# Work order:
Lines in the entries below where the word "mathbf" shows up should each be copied.

---------- Provided information ----------

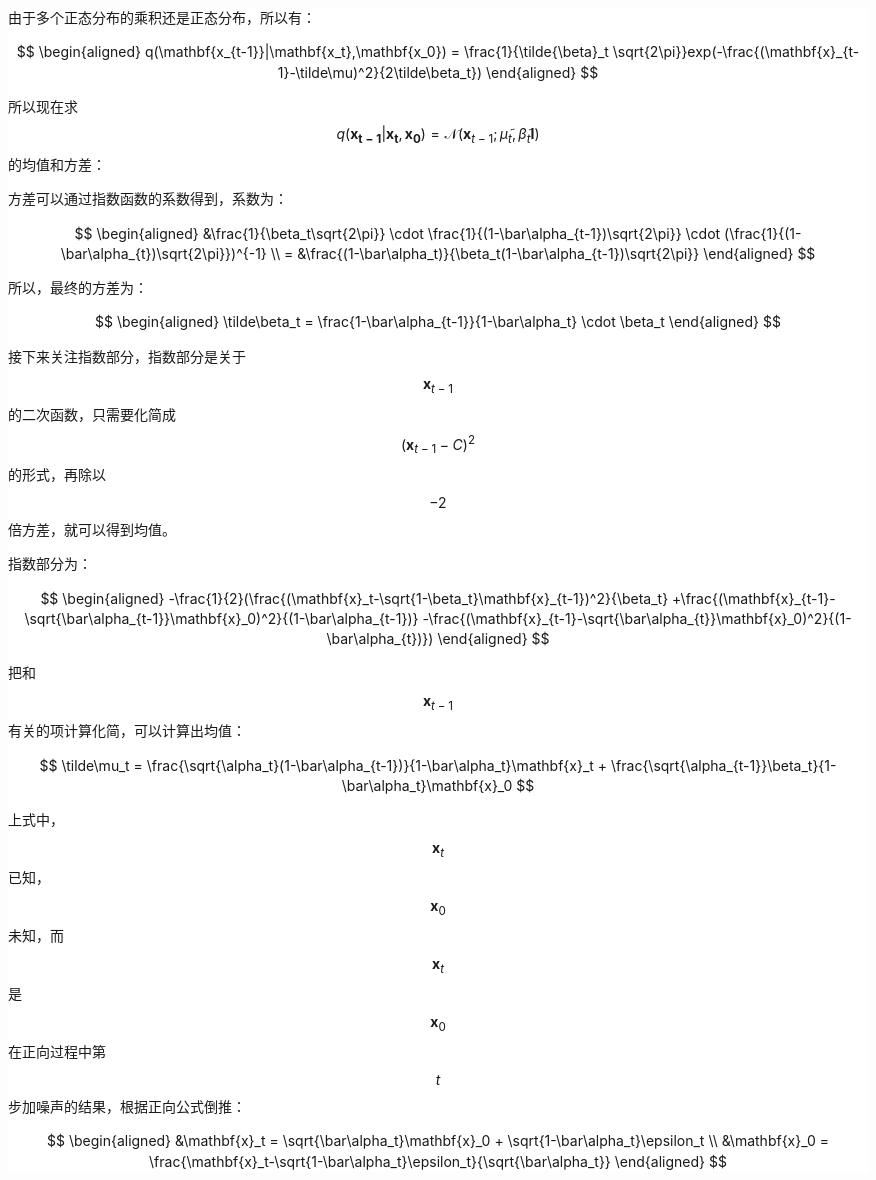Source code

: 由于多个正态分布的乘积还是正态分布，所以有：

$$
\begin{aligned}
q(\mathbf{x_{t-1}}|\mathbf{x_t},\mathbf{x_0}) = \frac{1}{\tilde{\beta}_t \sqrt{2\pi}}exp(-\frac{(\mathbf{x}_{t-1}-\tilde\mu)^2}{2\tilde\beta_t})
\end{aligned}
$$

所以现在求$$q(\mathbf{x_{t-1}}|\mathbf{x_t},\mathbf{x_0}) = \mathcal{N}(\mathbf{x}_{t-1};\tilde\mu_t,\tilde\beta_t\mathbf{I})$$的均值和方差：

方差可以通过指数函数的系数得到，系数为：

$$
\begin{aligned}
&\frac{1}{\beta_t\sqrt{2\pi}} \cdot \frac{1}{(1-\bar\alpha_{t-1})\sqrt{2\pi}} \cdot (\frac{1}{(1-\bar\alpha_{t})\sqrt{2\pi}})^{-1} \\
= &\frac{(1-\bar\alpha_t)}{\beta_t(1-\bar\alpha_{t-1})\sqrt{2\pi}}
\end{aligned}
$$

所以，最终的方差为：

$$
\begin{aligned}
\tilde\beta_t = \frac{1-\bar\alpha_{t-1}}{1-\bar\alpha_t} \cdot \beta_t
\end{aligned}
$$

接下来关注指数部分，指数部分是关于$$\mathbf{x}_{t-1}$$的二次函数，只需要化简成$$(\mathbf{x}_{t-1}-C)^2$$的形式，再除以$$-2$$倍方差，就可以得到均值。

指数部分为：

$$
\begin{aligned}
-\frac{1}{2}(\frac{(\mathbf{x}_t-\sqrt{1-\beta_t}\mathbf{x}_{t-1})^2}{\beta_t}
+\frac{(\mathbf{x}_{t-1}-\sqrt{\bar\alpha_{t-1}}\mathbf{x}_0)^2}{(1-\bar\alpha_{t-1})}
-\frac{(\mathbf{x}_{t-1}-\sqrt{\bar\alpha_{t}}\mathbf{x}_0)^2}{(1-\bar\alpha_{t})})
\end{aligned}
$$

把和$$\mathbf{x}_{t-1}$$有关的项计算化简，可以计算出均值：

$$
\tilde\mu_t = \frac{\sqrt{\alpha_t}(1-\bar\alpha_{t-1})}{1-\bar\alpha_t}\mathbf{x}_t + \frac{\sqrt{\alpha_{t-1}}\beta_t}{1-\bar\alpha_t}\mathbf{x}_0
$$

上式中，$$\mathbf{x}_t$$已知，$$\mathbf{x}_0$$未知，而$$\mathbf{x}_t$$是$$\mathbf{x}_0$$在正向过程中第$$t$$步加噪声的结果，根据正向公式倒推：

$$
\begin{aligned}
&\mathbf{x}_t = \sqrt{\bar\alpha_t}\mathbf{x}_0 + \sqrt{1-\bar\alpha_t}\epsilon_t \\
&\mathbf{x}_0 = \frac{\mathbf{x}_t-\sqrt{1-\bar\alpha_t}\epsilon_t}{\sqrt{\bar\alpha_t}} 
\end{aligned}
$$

----------

# Answer to the problem:
q(\mathbf{x_{t-1}}|\mathbf{x_t},\mathbf{x_0}) = \frac{1}{\tilde{\beta}_t \sqrt{2\pi}}exp(-\frac{(\mathbf{x}_{t-1}-\tilde\mu)^2}{2\tilde\beta_t})
所以现在求$$q(\mathbf{x_{t-1}}|\mathbf{x_t},\mathbf{x_0}) = \mathcal{N}(\mathbf{x}_{t-1};\tilde\mu_t,\tilde\beta_t\mathbf{I})$$的均值和方差：
接下来关注指数部分，指数部分是关于$$\mathbf{x}_{t-1}$$的二次函数，只需要化简成$$(\mathbf{x}_{t-1}-C)^2$$的形式，再除以$$-2$$倍方差，就可以得到均值。
-\frac{1}{2}(\frac{(\mathbf{x}_t-\sqrt{1-\beta_t}\mathbf{x}_{t-1})^2}{\beta_t}
+\frac{(\mathbf{x}_{t-1}-\sqrt{\bar\alpha_{t-1}}\mathbf{x}_0)^2}{(1-\bar\alpha_{t-1})}
-\frac{(\mathbf{x}_{t-1}-\sqrt{\bar\alpha_{t}}\mathbf{x}_0)^2}{(1-\bar\alpha_{t})})
把和$$\mathbf{x}_{t-1}$$有关的项计算化简，可以计算出均值：
\tilde\mu_t = \frac{\sqrt{\alpha_t}(1-\bar\alpha_{t-1})}{1-\bar\alpha_t}\mathbf{x}_t + \frac{\sqrt{\alpha_{t-1}}\beta_t}{1-\bar\alpha_t}\mathbf{x}_0
上式中，$$\mathbf{x}_t$$已知，$$\mathbf{x}_0$$未知，而$$\mathbf{x}_t$$是$$\mathbf{x}_0$$在正向过程中第$$t$$步加噪声的结果，根据正向公式倒推：
&\mathbf{x}_t = \sqrt{\bar\alpha_t}\mathbf{x}_0 + \sqrt{1-\bar\alpha_t}\epsilon_t \\
&\mathbf{x}_0 = \frac{\mathbf{x}_t-\sqrt{1-\bar\alpha_t}\epsilon_t}{\sqrt{\bar\alpha_t}} 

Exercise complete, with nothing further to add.